During high school I was named to the All-State team during my junior and senior seasons. After I graduated I was given a scholarship to pitch at Tennessee Technological University, a mid-major Division I school in Cookeville, Tennessee. Never heard of Cookeville, do not worry, most people haven’t. After two years I decided that it was not the place for me and transferred to UNF. I enjoyed incredible team success in two years there including an overall record of 82–37, a #2 national ranking and a trip to the 2005 Division II College World Series national championship game. A year later, I participated in UNF’s first season of Division I baseball. I guess I have a thing for being part of inaugural seasons.

As I said, I had quite a bit of team success while at UNF. Personal successes however, were few and far between. After having a knee surgery the summer of my transfer I did not tell my coaches for fear of being held back and not having the chance to earn the playing time I wanted. Because of this, among other things, I was in constant pain and was never able to play to the best of my ability. Fast forward six months, it’s the middle of the season and we were playing the University of Iowa. My shoulder had been bothering me but I wrote it off as, for me, this was normal. In the sixth inning I attempted to throw a curveball that went about 45 feet and bounced past the catcher. As I ran to cover home I realized that I could not lift my arm up to run and if I tried the pain I felt was indescribable. Long story short I tore my rotator cuff and labrum and the doctors had to shave down my bone so everything would fit the way it is supposed to. Again, I attempted to come back from surgery, but it was clear that my college baseball career was over.

Now that my sob story is over lets talk about the present. 13 months had passed since surgery and with my shoulder feeling fine; I was missing playing the game. Then, my brother informed me about the IBL tryout in Miami, and I immediately started training. At the tryout I threw like I was used to throwing, pain-free and with the ability to put the ball where I wanted. At the conclusion of the tryout, I was lucky enough to be offered a contract.

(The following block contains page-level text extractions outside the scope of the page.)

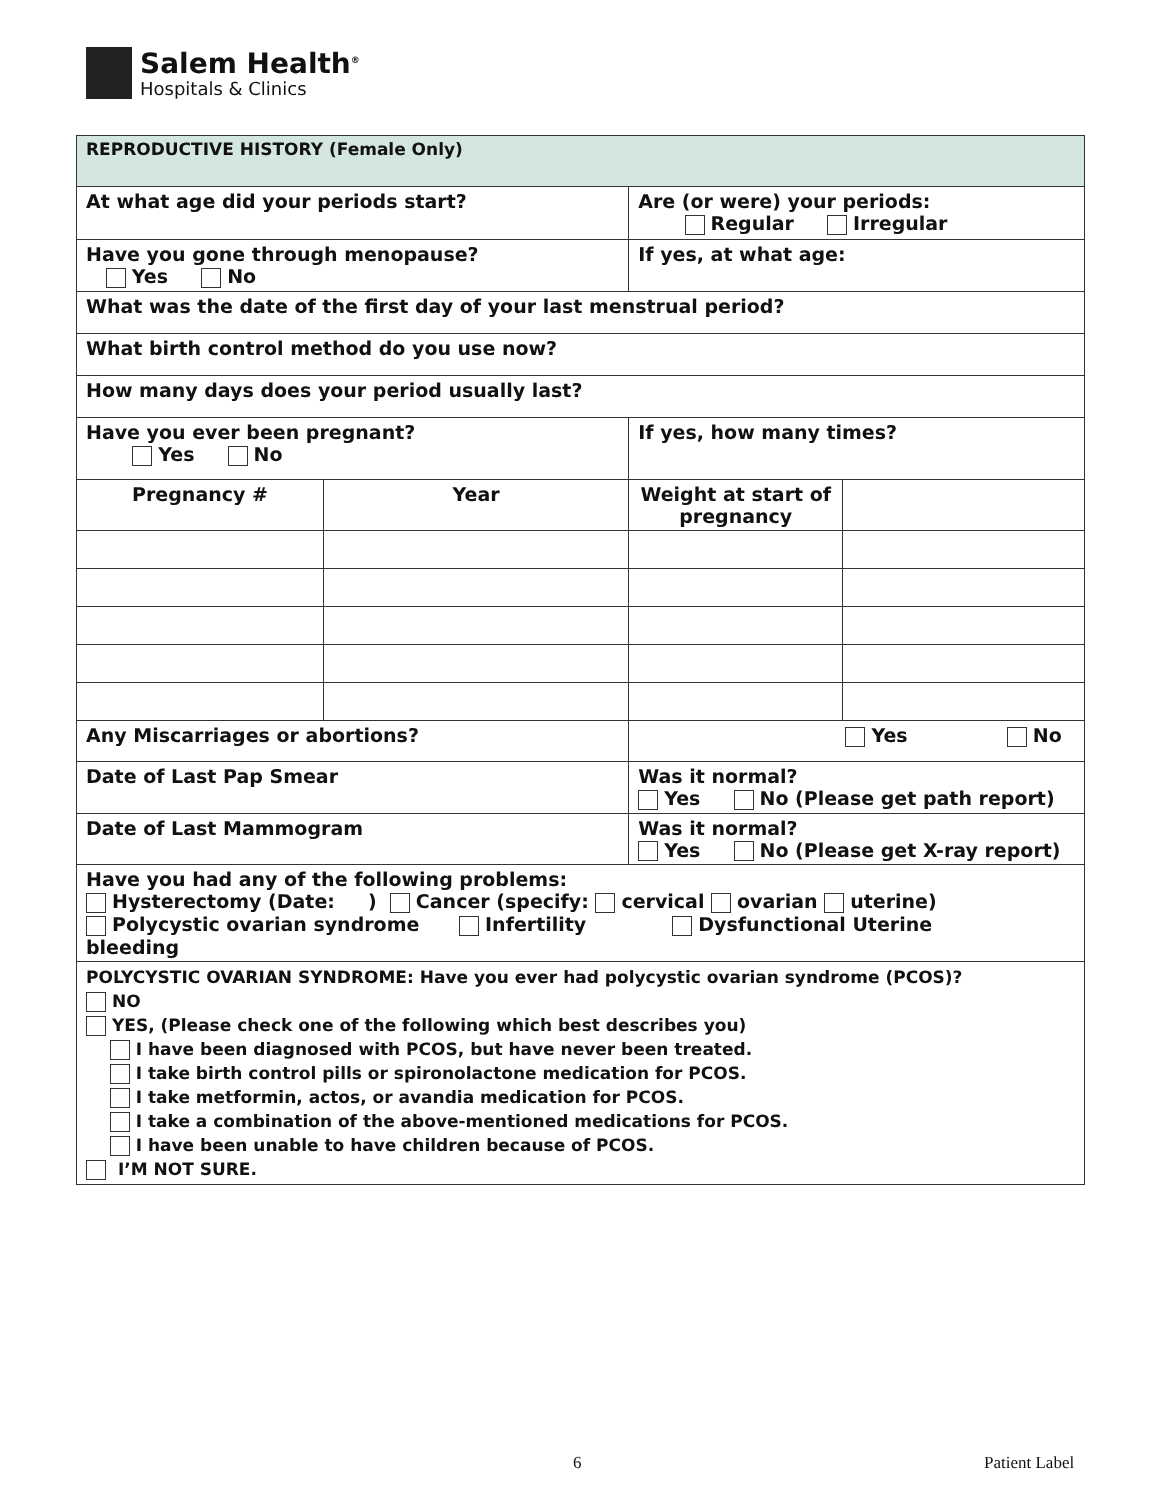Salem Health<sup>®</sup>
Hospitals & Clinics
| REPRODUCTIVE HISTORY (Female Only) | | | |
| At what age did your periods start? | | Are (or were) your periods: Regular Irregular | |
| Have you gone through menopause? Yes No | | If yes, at what age: | |
| What was the date of the first day of your last menstrual period? | | | |
| What birth control method do you use now? | | | |
| How many days does your period usually last? | | | |
| Have you ever been pregnant? Yes No | | If yes, how many times? | |
| Pregnancy # | Year | Weight at start of pregnancy | |
| Any Miscarriages or abortions? | | Yes No | |
| Date of Last Pap Smear | | Was it normal? Yes No (Please get path report) | |
| Date of Last Mammogram | | Was it normal? Yes No (Please get X-ray report) | |
| Have you had any of the following problems: Hysterectomy (Date: ) Cancer (specify: cervical ovarian uterine) Polycystic ovarian syndrome Infertility Dysfunctional Uterine bleeding | | | |
| POLYCYSTIC OVARIAN SYNDROME: Have you ever had polycystic ovarian syndrome (PCOS)? NO YES, (Please check one of the following which best describes you) I have been diagnosed with PCOS, but have never been treated. I take birth control pills or spironolactone medication for PCOS. I take metformin, actos, or avandia medication for PCOS. I take a combination of the above-mentioned medications for PCOS. I have been unable to have children because of PCOS. I’M NOT SURE. | | | |
6 Patient Label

I will never forget going over to my father and brother, both of whom made the four-hour drive with me, and saying “I just got offered a contract to play professional baseball.” I couldn’t be more thrilled to have this chance. Being Jewish and a baseball fan, to play the sport I love in a place that means so much to me, it is a dream come true that a year ago I could never have imagined. I still do not know what to expect when I get to Israel, but you can bet I’m ready. Hopefully all of you are too.

Any comments you have or questions you would like answered I will be more than happy to respond to all of them. I look forward to talking with everyone soon.